Frankie Valli, Bob Guadio, Nick Massi e Tommy DeVito sono quattro ragazzi del New Jersey, provengono da zone che difficilmente possono essere definite altolocate e insieme sanno fare qualcosa che nessuno sapeva ancora fare agli inizi degli anni Sessanta: il rock’n’roll. Tra molti alti e troppi, troppi bassi, i The Four Seasons (alias: Jersey Boys del titolo) creano dei capolavori della musica rock che ancora oggi vengono ripresi, suonati e cantati. Il film ci racconta la loro parabola ascendente prima e discendente poi, ci mostra quello che non si vedeva dagli schermi delle tv che celebravano i quattro ragazzi mentre i loro singoli scalavano le classifiche. I rapporti di potere, le storie d’amore, i momenti che hanno segnato la loro personale storia e quella della musica mondiale insieme.
Il nuovo film di Clint Eastwood parte da un musical di successo, vincitore del Premio Tony, dal titolo omonimo. A essere trasposto interamente non è però solo il titolo: infatti una parte rilevante del cast è alla sua prima apparizione su grande schermo poiché il regista ha voluto portare sui set di Hollywood le medesime persone che per anni avevano rappresentato in giro per gli Stati Uniti l’opera teatrale. Facce nuove, come quelle di John Lloyd Young, Erich Bergen, Michael Lomenda, che riescono a imprimere un forte impatto al film fin dall’inizio: padroneggiano bene la scena e i loro personaggi calzano su di loro come un capo cucito su misura. Non mancano i nomi altisonanti, come quello di Vincent Piazza, volto del gangster Lucky Luciano nella serie HBO Boardwalk Empire, o quello di Christopher Walken, nei panni di uno spassoso gangster.
La regia di Eastwood, forte di un’esperienza pluridecennale, non si lascia piegare dal successo mondiale dell’opera e, anzi, decide di dare ulteriore linfa al progetto con il suo personale tocco preciso e misurato, trovando anche lo spazio per momenti di estro registico che impressionano non poco. Chi ha visto più opere di questo autore sa anche che spesso Eastwood ha creato le colonne sonore per i suoi film, minimaliste e, non di rado, fatte perlopiù solo da pianoforte. Impossibilitato in questo caso, si è deciso per un approccio del tutto opposto: musica pervasiva e rock dei Four Seasons a tutto spiano.

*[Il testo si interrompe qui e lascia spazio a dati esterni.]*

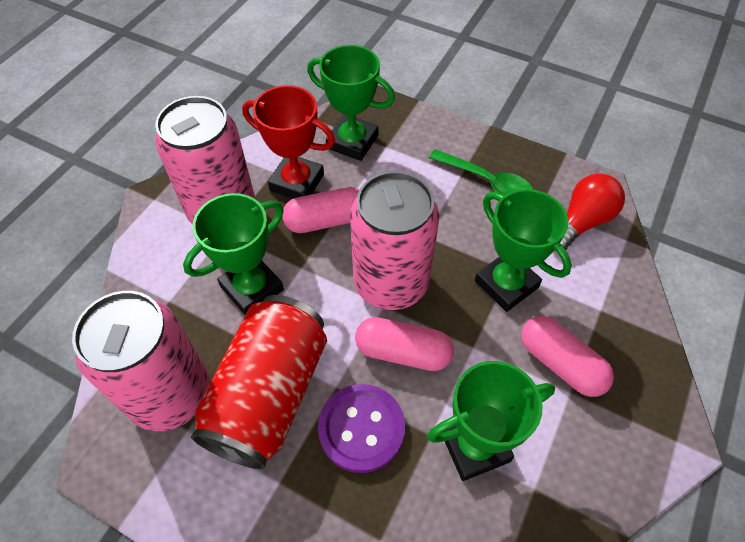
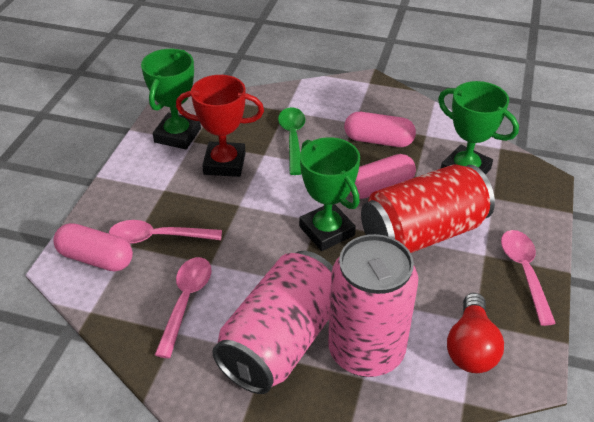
green trophy: [183,193,284,315] [307,45,395,161] [427,361,555,481] [475,189,572,312] = 4 -> [141,49,201,149] [299,137,360,251] [438,81,519,175] = 3
pink can: [72,291,210,431] [155,96,255,224] [350,171,439,310] = 3 -> [212,251,333,394] [328,234,418,377] = 2
pink spoon: none = 0 -> [109,220,222,244] [155,257,212,358] [501,230,556,326] = 3
purple button: [318,384,405,473] = 1 -> none = 0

Il musical teatrale poteva facilmente diventare un musical cinematografico, ma Eastwood ci risparmia questa operazione scontata per farne un grande film musicale, sì, ma anche un gangster movie.
Da sottolineare, infine, l’eccellente e caratteristica fotografia di Tom Stern, all’ennesima collaborazione con Clint Eastwood: il suo tocco lo si riconosce dalla patina bianca che avvolge tutti i fotogrammi del film, come se ci fosse una calza bianca su tutte le macchine da presa. Una colorazione a cui siamo oramai abituati, che in tempi di Oscar avrebbe sicuramente fruttato una nuova nomination all’artista.